For handling installation and upgrade of our application, we use the debian packaging system . ( .deb package )
Context :
We are making J2EE + Flex application. Shipping and administred throught a VPN.
So not so far from you.
Fresh install and upgrade for a version to another are made through puppet ( a system for automating system administration tasks : he install our .deb )
In the .deb we have
our compiled sourcecode
the schema of the database ( handled by [db-config][1] )
binary stuff
how to install throught apt all other application needed ( mysql, tomcat ... )
= All stuff for a fresh install
We also add the info to go from a version to another
the script for upgrading the database ( for each version )
new binary
new stuff to lauch at the machine start ( eg : some weeks ago we have add a activeMQ server )
=> Once the .deb is made correctly, we can install or upgrade seamless in one operation. ( it's made automatically, without any prompt ).
Theire is one .deb per realease, each .deb has a version number and a signature.
You can pick any of our .deb and make a fresh install or upgrade from the actual version to the version number he hold.
The .deb is in our continous integration system. ( we build a .deb each hour, like if we are about to realease a new version )
What are the benefit ?
Install / upgrade automaticcally, with confidence.
Rollback a version
run dry are natively supported
In your precise case
* Database Schema Changes
* Database Data Changes
* Source Code changes
* Binary file changes (like images)
Database => you will have to write migration script. One for each version. ( ex : 1.2-update.sql 1.3-update.sql )
Source code and binary => add them, say in witch version they have to be copied/use
Edit : i'm not sure about source code. We are doing that with compiled code...
Some links to start :
https://wiki.ubuntu.com/PackagingGuide/Complete
http://www.debian.org/doc/manuals/maint-guide/index.fr.html#contents ( in french )
[1]: http://pwet.fr/man/linux/formats/dbconfig dbconfig
[1]: http://www.debian.org/doc/FAQ/ch-pkg_basics.en.html debian
I don't think you'll find a fail-safe mechanism.
I recommend that, when possible, you take into account compatibility with the current published source when making schema/data changes.
This way you can make a v. simple tool that runs database scripts committed to a particular svn location (you don't want diff on database changes, as if you need further modifications you need different statements).
With the above done, you can have a simple command that runs the database changes, then the binary & source code changes.
For database there is also the option of schema&data comparisons tools, these could be used to compare environments & make sure there isn't anything unexpected missing in the change scripts - could also generate the change scripts, but as I said you really want to make sure it won't break current source.
You can create a tool to do the migrations painlessly -- something similar to Peoplesoft's Patch Upgrade Assistant.
It is basically a standalone executable that reads an "Upgrade Template" and carries out tasks. The upgrade template declaratively describes the upgrade tasks or "steps". The steps could be - copy (for backing up or moving the precompiled objects like classes and othar binaries), database (for altering schema elements), SQL Scripts (for loading or transforming current data). The steps will have some predicate logic capable - if it is this, do this, else skip it and go to next etc.
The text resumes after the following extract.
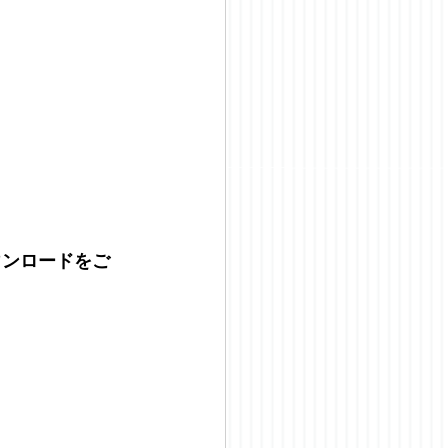
ウンロードをご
The template is usually an XML file. It also provides for manual steps with instructions for manual actions. Each step also specifies if it is recoverable or not. It would also validate if the step has succeeded or not.
It may be possible to have a Open Source project around this requirement which is quite common.
You need to save git commit objects in local file and then import them into other repo/branch.